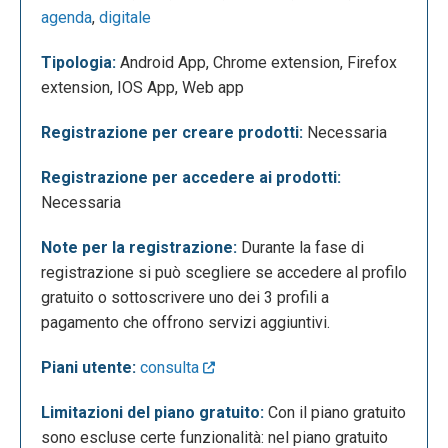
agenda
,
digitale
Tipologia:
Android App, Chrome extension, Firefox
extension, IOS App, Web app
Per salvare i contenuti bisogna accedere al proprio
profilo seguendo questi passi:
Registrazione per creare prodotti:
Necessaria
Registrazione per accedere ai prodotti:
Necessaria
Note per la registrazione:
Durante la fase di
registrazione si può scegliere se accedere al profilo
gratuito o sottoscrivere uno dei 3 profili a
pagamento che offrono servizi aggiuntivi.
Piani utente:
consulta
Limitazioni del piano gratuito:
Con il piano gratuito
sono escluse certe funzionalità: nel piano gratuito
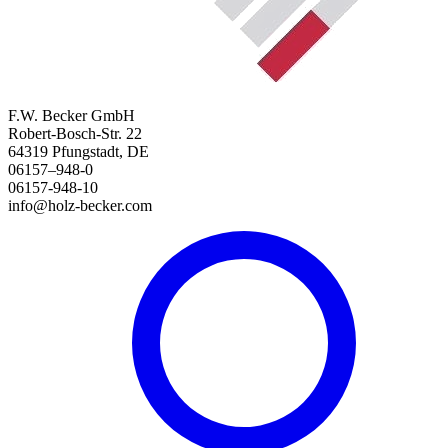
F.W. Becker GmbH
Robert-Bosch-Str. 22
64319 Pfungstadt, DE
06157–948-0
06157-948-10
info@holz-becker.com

:::::

Return the lines of the records exactly as they appear, starting at the beginning of the records and ending at the line that contains "Durante la fase di". Leave the pictures out of your answer.

### [EXPECTED ANSWER]
agenda
,
digitale
Tipologia:
Android App, Chrome extension, Firefox
extension, IOS App, Web app
Per salvare i contenuti bisogna accedere al proprio
profilo seguendo questi passi:
Registrazione per creare prodotti:
Necessaria
Registrazione per accedere ai prodotti:
Necessaria
Note per la registrazione:
Durante la fase di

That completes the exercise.